+++ PROVIDED DATA
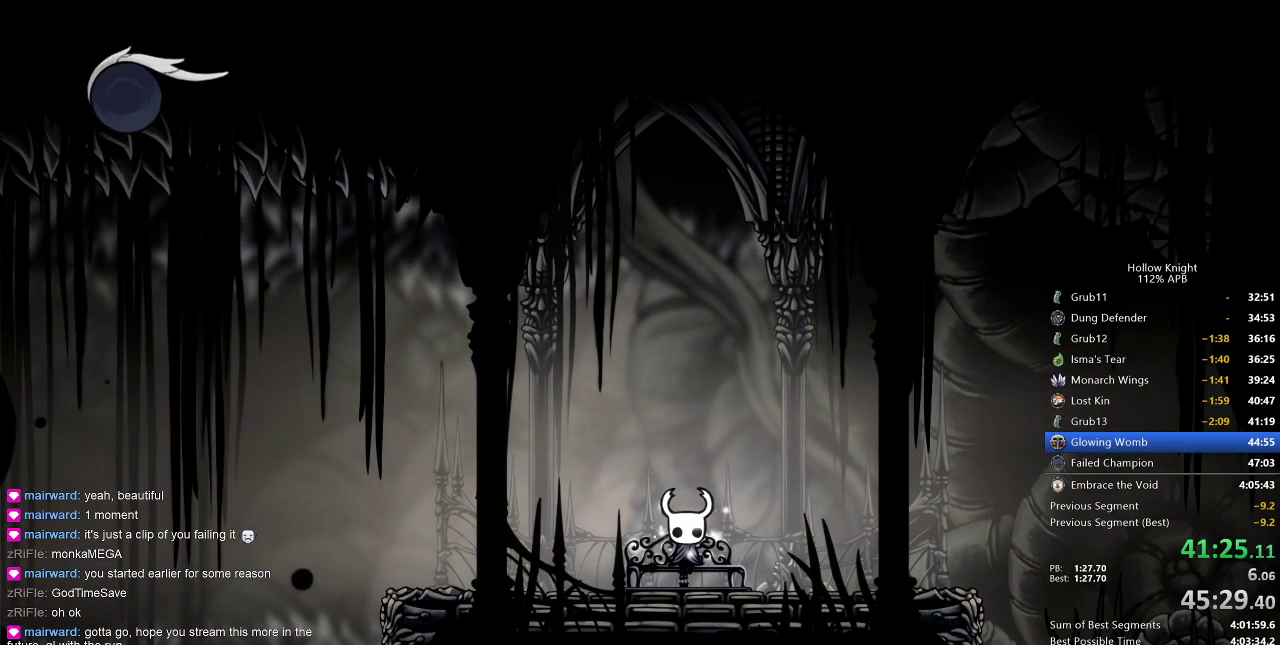
{"keys": [], "events": [[67, "right", "up"], [167, "right", "down"], [217, "right", "up"], [283, "right", "down"], [350, "right", "up"], [417, "right", "down"], [483, "right", "up"]]}
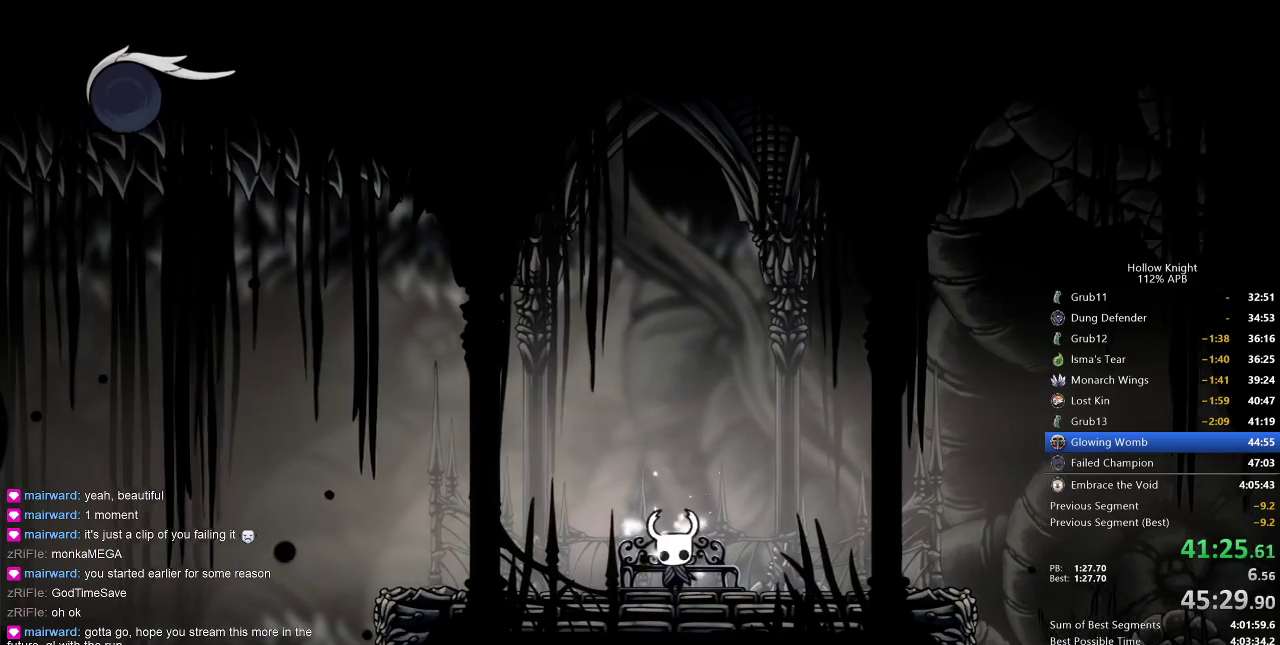
{"keys": ["cdash"], "events": [[83, "right", "down"], [133, "right", "up"], [167, "right", "down"], [283, "right", "up"], [367, "cdash", "down"]]}
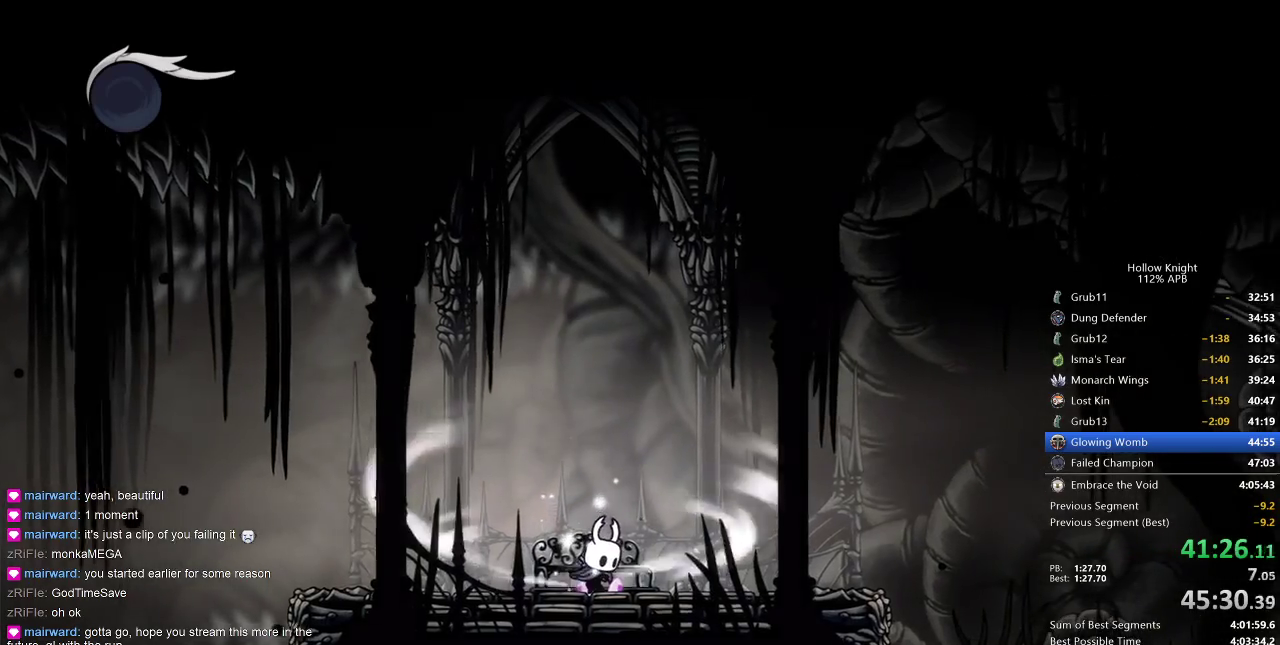
{"keys": ["cdash"], "events": []}
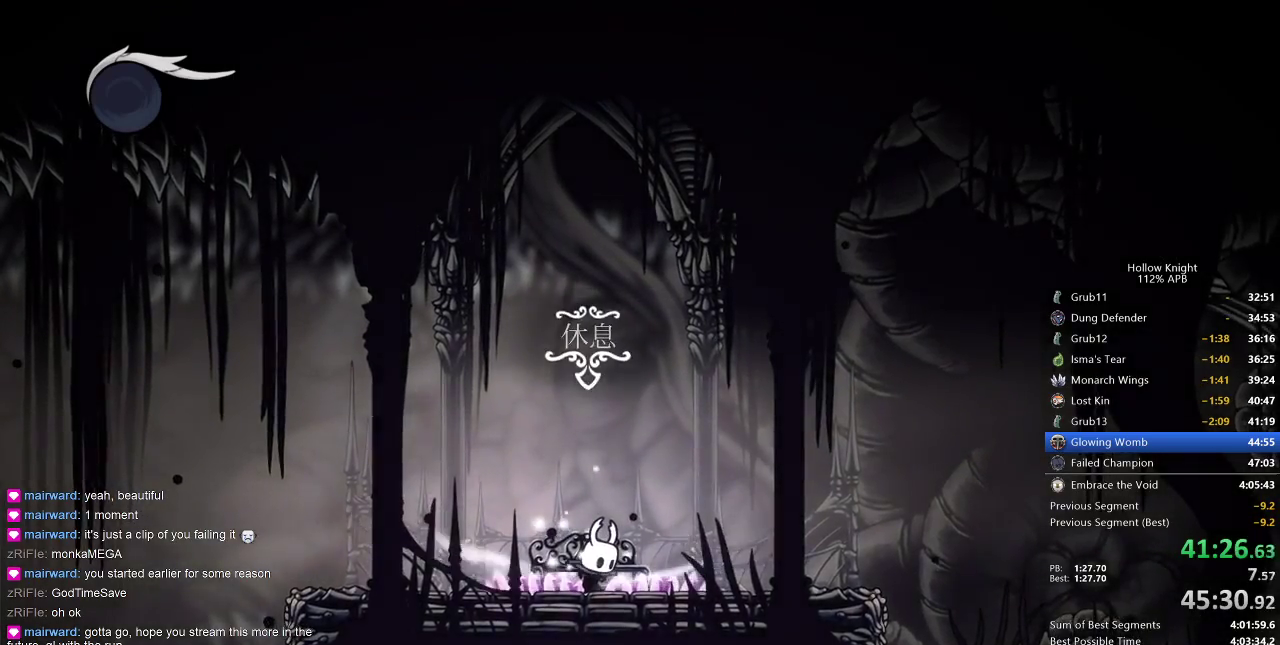
{"keys": [], "events": [[317, "cdash", "up"]]}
++++++
TASK OBJECTIVE:
Please give the number of lines in the data above that include the string "right", and nothing else.

REPLY:
2